Thursday, July 13, 2006

Jere Brophy

I'm doing some research into motivation and learning right now. It's surprising how rare it is to see people openly acknowledge that most educational research on motivation implies coersion -- basically trying to answer the question: "how do we get people to do something they otherwise would not?". I'm not finding much research focusing on how people choose what they want to learn, a process which inherently reflects motivation (what do I want and why?).

In An Interview with Jere Brophy (pdf), this psychologist, researcher and educational leader outlines the paradox of motivation and education:
"What we know about optimal conditions for motivation is difficult to apply in classrooms, for several reasons. First, school attendance is compulsory, and curriculum content and learning activities are selected primarily on the basis of what society believes students need to learn, not on the basis of what students would choose to do if given the opportunity.

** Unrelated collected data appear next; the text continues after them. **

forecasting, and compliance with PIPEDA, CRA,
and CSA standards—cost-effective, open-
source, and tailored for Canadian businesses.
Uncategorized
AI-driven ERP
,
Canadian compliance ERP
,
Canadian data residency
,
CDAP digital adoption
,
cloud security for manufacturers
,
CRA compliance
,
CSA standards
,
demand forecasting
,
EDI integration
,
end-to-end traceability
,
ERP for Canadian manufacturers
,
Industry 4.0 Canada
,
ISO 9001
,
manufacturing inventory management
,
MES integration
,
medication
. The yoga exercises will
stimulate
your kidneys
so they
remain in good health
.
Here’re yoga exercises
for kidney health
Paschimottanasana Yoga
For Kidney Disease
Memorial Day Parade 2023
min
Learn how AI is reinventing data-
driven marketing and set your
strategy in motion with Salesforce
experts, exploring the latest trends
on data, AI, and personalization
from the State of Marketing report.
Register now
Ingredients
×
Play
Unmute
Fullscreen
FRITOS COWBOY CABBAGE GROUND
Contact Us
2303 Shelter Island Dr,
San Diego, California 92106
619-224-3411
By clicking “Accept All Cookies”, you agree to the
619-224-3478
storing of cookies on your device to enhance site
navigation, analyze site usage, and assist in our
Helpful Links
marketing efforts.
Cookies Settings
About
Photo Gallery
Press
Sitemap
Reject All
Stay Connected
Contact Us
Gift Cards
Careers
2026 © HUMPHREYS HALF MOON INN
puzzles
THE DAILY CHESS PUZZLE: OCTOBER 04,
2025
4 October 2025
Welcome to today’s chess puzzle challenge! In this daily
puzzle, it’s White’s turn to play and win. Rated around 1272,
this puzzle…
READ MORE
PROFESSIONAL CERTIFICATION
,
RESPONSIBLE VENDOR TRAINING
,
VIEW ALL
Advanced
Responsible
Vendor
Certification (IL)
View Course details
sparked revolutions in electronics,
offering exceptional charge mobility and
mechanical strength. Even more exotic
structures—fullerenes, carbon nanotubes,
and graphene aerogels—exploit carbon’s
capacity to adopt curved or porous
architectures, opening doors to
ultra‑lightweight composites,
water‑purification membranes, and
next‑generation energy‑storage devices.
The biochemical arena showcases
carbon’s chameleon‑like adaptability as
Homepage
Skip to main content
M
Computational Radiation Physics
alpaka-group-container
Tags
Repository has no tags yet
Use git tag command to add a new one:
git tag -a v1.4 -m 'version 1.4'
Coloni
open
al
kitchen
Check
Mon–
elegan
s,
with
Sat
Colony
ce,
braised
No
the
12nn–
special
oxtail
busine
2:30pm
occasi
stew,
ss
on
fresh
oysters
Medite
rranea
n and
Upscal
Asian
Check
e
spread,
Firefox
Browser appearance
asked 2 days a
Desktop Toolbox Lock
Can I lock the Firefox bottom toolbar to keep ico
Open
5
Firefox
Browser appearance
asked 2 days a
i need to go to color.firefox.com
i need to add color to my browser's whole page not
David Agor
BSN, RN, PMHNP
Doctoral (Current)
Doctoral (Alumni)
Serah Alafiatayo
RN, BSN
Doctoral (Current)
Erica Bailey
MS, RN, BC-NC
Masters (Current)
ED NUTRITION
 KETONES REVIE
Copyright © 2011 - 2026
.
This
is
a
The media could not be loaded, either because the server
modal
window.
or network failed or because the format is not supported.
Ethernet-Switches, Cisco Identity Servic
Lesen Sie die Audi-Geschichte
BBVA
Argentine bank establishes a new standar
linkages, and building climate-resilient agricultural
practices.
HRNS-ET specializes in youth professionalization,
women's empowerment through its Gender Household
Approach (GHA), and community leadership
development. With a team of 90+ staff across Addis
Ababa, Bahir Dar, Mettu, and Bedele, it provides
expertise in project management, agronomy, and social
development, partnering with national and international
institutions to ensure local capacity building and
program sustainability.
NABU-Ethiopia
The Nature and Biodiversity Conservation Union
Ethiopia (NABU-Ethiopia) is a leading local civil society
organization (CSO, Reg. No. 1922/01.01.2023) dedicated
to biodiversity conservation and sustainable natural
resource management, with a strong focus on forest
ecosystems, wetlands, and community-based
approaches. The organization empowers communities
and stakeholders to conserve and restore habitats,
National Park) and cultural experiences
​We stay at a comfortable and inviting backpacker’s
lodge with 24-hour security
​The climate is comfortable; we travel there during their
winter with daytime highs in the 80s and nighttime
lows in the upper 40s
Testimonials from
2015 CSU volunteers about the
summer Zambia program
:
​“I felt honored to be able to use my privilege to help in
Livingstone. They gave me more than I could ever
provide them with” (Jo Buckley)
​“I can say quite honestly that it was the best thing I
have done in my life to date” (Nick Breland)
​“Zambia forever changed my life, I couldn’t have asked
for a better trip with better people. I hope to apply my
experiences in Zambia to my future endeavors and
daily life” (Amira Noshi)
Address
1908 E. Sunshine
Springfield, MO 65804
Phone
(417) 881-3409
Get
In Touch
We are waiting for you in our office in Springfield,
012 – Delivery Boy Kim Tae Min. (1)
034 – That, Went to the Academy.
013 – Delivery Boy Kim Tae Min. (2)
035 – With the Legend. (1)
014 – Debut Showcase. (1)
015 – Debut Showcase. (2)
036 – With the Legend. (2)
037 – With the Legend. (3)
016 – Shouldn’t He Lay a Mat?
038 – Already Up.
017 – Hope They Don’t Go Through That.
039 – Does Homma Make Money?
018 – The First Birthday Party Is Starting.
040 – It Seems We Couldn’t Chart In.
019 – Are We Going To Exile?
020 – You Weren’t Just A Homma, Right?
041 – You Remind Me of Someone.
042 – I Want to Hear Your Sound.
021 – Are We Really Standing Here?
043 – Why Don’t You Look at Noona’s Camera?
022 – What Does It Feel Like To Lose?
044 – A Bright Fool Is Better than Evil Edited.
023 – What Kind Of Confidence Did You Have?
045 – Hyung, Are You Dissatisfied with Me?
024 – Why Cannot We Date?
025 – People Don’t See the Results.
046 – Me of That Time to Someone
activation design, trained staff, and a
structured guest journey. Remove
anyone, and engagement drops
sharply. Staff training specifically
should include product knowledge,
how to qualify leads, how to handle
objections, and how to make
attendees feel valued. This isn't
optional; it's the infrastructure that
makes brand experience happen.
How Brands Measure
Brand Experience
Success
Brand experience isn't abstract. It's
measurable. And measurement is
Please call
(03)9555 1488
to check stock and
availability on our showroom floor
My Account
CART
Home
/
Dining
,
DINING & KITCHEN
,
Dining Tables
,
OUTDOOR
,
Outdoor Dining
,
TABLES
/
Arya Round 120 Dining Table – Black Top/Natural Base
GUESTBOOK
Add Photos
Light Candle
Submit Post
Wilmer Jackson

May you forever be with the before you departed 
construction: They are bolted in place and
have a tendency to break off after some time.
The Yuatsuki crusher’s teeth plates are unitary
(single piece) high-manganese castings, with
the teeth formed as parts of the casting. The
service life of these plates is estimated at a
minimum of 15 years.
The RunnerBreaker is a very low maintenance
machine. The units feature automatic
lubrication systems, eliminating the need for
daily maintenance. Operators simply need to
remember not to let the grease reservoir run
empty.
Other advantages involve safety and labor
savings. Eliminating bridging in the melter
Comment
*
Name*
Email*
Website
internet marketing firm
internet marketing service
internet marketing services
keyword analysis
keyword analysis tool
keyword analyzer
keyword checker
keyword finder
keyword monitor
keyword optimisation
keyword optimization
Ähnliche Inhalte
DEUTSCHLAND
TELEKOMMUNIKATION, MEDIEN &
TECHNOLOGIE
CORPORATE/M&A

Schools are established for the benefit of students, but from students’ point of view, time spent in the classroom is devoted to enforced attempts to meet externally imposed demands."
And another:
"I believe that the constraints under which most teachers work make it unrealistic to adopt intrinsic motivation as the model of student motivation that one seeks to maintain on an all-day, everyday basis. It is more realistic for teachers to seek to develop and sustain what I call motivation to learn, which I define as a student tendency to find academic activities meaningful and worthwhile and to seek to get the intended learning benefits from them, whether or not they find the content interesting or the processes enjoyable."

3 comments:

Anonymous said...

Love your blog; you always post on a variety of interesting topics. Maybe you have already come across these authors, but I didn't see them in your thesis concept map and thought they might be relevant.

Richard De Charms defined what he called "origin" and "pawn" orientations in the classroom. In a classroom with an origin orientation, students appear to have some say; in pawn classrooms, children are treated like pawns, controlled by the teacher. Children tend to be internally motivated and have a greater sense of personal responsibility in origin classrooms.

Edward Deci and Richard Ryan developed the Self-Determination Theory (SDT) of human motivation. "The theory focuses on the degree to which human behaviors are volitional or self-determined - that is, the degree to which people endorse their actions at the highest level of reflection and engage in the actions with a full sense of choice."

I hope this is of interest to you.

Jeremy said...

Thanks, tystl. I hadn't come across De Charms yet, but I've been immersed in Deci and Ryan this week. Fascinating stuff, and quite closely aligned with my emerging beliefs about motivation.

Anonymous said...

Thanks for the info...I needed to find 4 websites for Ed Psych Class on Jere Brophy and I stumbled across yours.It was somewhat helpful but I thought you could have more to say about his theories.